View: Azerbaijan’s first oil shipments to Armenia strengthen peace efforts

Azerbaijan has begun exporting oil products to Armenia on 18 December, marking a milestone in the ongoing peace process and economic cooperation between the two countries. Experts say the move could serve as a bridge toward deeper regional stability and collaboration.

The fuel shipment, which marks the first such delivery in decades, comes during renewed efforts to normalise relations between the two neighbours and follows a series of trust-building measures aimed at restoring regional connectivity.

Speaking to AnewZ, Murad Muradov, Deputy Director at Topchubashov Centre, described the move as a significant milestone in the peace process.
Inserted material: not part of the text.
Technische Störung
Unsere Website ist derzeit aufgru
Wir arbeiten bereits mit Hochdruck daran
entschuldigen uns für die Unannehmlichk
“I think it's a very important step in terms of confidence building, first of all,” Muradov said, noting that energy cooperation had been considered as a peace-building tool as early as the 1990s. “Economic cooperation can always be an important bridge towards peace.”
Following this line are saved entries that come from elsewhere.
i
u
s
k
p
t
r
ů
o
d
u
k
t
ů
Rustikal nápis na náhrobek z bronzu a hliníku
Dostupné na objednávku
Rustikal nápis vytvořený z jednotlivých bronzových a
Muradov stressed the symbolic importance of the fuel export, especially following the recent transit of grain through Azerbaijan.

“Selling fuel, which is produced in Azerbaijan, is even a more significant and symbolic step,” he said, adding that he hopes it will “help to cement the positive momentum that we have been enjoying since the Washington memorandum in August.”

The fuel shipment follows an agreement reached on 28 November in Gabala, a city in the north west of Azerbaijan, where Deputy Prime Minister Shahin Mustafayev met with Armenia’s Deputy Prime Minister Mher Grigoryan.

Armenian Prime Minister Nikol Pashinyan’s public acknowledgment of the shipment sends a positive political signal, the analyst said, despite domestic and international criticism.

“The fact that Prime Minister Pashinyan openly recognised it is also… a big signal that we have this momentum,” he said, adding that Yerevan appears ready to defend the process despite external pressure.